Cette ville aux ruelles étroites et aux bâtisses ne dépassant généralement pas les 4 étages, a enchanté nombre de célébrités de par le monde à l'instar de l'écrivain Hemingway, qui tombé amoureux de son charme, y a écrit son célèbre roman Pour qui sonne le glas ou encore Le vieil homme et la mer qui lui a valu en 1954, le prix Nobel de littérature. 
S'étendant sur une superficie de 200 hectares, la Vieille Havane compte plus de 3 000 immeubles «dont la majorité sont en bon état», et quelque 100 000 habitants sur les 2 millions de Havanais, selon les chiffres fournis par les autorités locales.  
Depuis quelques années déjà, Cuba s'est érigée en destination touristique mondiale dans les Caraïbes, et plus particulièrement La Havana Vieja qui attire, à elle seule, environ 2 millions de touristes sur les 4 millions de visiteurs du pays chaque année. Le secteur du tourisme constitue, ainsi, une des principales ressources de Cuba, soit 10% du produit intérieur brut (PIB), contribuant ainsi à la création de 500 000 postes d'emploi. 
 
Redonner à La Habana Vieja
son éclat : une décision politique de Castro
Force est de constater que plusieurs vieilles bâtisses de la Habana Vieja, appartenant majoritairement aux biens de l'Etat, menacent de tomber en  
ruine au fil du temps, ou sont exposées au changement de l'aspect extérieur dû notamment aux facteurs naturels (ouragans et cyclones) qu'a connus le pays durant les années 1980 du siècle dernier. Cependant, l'intérêt de l'Etat et l'implication des habitants ont permis la sauvegarde de la ville et la préservation de son aspect de métropole ancestrale. 
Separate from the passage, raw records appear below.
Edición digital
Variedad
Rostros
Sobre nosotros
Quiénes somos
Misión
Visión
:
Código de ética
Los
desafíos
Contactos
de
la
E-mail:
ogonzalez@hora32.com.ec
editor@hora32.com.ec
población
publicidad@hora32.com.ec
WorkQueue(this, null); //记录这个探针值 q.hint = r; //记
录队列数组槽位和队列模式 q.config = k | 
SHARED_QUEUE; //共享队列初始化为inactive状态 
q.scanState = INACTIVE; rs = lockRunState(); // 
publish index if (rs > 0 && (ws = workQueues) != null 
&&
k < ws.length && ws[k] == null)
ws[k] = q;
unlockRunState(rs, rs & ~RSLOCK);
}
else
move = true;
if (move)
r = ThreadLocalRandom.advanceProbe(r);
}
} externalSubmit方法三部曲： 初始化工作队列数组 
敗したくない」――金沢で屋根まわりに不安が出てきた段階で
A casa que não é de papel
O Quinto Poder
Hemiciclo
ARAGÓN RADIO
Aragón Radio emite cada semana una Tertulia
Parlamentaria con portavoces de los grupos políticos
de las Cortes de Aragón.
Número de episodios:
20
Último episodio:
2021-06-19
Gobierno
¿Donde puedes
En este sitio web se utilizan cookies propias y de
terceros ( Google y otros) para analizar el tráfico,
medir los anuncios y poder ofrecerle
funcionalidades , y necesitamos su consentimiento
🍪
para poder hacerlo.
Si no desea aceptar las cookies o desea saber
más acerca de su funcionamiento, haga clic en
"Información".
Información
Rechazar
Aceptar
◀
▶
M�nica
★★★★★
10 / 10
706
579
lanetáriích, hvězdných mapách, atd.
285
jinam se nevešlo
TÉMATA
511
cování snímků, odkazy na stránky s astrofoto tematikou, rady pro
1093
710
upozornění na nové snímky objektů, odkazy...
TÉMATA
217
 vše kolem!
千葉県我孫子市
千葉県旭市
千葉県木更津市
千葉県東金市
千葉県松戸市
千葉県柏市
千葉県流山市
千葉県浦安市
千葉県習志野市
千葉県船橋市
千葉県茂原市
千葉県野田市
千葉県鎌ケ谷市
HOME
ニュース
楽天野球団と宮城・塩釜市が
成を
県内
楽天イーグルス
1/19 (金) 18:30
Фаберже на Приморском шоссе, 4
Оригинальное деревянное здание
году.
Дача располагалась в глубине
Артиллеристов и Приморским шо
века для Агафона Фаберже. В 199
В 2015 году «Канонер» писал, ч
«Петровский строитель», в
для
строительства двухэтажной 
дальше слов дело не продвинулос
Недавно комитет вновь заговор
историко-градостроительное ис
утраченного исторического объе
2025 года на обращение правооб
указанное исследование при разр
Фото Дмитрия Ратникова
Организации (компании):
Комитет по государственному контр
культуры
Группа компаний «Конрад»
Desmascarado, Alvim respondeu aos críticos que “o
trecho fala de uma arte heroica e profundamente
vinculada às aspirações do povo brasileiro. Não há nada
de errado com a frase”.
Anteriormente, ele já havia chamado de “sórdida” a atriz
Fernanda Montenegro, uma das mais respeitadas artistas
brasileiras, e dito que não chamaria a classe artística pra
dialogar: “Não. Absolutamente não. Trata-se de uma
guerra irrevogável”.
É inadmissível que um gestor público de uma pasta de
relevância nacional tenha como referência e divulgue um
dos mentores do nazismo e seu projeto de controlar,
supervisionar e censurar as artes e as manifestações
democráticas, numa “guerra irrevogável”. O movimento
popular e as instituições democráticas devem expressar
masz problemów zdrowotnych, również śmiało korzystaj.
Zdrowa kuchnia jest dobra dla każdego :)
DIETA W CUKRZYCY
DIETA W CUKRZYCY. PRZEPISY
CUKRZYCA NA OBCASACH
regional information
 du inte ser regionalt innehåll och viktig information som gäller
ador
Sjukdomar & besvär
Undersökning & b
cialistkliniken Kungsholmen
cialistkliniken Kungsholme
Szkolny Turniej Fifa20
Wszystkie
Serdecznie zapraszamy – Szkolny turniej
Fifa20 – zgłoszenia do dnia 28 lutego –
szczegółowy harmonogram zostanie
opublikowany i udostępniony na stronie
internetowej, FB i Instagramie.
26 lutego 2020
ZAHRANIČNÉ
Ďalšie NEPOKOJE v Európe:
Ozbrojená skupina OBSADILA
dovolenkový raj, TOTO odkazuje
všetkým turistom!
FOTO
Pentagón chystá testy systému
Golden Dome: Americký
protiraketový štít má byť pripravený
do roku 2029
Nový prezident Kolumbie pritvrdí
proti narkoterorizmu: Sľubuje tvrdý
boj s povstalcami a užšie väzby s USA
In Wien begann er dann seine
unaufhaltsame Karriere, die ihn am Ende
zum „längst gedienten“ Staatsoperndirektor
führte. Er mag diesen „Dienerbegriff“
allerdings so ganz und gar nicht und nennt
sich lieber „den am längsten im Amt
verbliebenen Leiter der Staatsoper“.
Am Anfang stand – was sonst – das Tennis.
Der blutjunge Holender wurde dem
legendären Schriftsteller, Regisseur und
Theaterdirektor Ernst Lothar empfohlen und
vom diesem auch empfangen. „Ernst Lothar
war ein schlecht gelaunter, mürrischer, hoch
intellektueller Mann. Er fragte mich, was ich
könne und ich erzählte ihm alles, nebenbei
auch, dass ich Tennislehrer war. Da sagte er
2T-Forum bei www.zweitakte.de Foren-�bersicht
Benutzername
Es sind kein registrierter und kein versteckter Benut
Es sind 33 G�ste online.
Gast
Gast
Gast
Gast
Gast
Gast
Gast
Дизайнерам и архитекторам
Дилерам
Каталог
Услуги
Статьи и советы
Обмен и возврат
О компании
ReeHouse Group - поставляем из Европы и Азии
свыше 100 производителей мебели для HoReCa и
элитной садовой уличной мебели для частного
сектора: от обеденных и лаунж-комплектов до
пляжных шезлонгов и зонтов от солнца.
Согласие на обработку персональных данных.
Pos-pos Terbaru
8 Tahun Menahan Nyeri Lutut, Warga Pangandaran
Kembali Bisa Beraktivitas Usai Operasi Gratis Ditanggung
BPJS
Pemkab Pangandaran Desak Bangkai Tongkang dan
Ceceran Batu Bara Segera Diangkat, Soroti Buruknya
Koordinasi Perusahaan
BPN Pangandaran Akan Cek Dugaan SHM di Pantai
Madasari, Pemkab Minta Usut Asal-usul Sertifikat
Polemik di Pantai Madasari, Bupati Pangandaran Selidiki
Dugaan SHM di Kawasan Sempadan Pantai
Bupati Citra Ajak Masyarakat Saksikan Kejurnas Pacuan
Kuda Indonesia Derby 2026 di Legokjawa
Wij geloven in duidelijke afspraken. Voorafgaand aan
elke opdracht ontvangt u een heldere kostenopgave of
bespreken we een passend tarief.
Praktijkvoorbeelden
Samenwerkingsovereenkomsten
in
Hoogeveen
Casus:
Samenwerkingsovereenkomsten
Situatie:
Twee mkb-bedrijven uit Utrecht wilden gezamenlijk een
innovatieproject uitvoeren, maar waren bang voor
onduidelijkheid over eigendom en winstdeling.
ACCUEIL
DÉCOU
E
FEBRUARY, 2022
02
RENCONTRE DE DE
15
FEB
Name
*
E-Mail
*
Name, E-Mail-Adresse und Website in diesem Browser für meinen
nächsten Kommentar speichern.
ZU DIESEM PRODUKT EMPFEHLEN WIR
Une grande harmonie est constatée dans cette vieille ville entre l'attachement de l'Etat cubain, d'une part, à sa protection à travers la mise en application des textes de lois en la matière, et la participation des habitants, de l'autre, aux différentes activités socioculturelles, touristiques et économiques. 
La politique cubaine insiste, de ce fait, sur la sauvegarde de La Habana Vieja en consacrant le principe de «non-relogement de ses habitants».  
En effet, suite aux travaux de maintenance entamés par «Le Bureau de l'Historien de la Ville de La Havane» créé en 1938, le gouvernement cubain a commencé à accorder son intérêt à cette ville en 1967. La protection de cette vieille ville fut constitutionnalisée par la suite en 1976, avant d'être enregistrée comme patrimoine national en 1978. 
Conférant à l'Oficina del Historiador plus de prérogatives à travers l'exploitation des biens et des immeubles dans le cadre des activités économiques et touristiques, la décision de 1993 constitue un texte de loi phare dans le processus de sauvegarde de cette vieille ville, en sus des taxes imposées aux commerçants et locataires de chambres et d'appartements touristiques destinées au maintien de cette citadelle. 
C'est ainsi que le Bureau de l'Historien a commencé en 1993 à «se prendre en charge financièrement» à travers les revenus des visites aux musées et aux différents centres culturels, d'autant que «la majorité des touristes préfère la destination de La Habana Vieja». Pour ce faire, la «Habaguanex», une corporation relevant de la Oficina del Historiador, a pour mission d'attirer les touristes vers la vieille ville, en proposant des activités culturelles et diverses prestations touristiques, notamment des hôtels, des cafés, des restaurants et des marchés. 
Le Bureau se charge également du «recrutement» des habitants de la ville dans les différents centres administratifs et touristiques, et «encourage» toutes initiatives socioculturelles, touristiques et économiques. Pour tirer profit de plus d'expériences internationales en matière de restauration et d'hôtellerie, le Bureau de l'Historien travaille en collaboration avec l'Unesco. Le premier responsable du Bureau de l'Historien de la Ville de La Habana, Eusebio Leal Spengler, qui est également un historien éminent de la région, avoue que la reconsidération de La Habana Vieja revenait à la «décision politique de l'ancien président Fidel Castro, pour qui l'implication des habitants de La Vieille Havane à travers leur insertion dans la vie socioculturelle, constitue la base de la sauvegarde de ce patrimoine».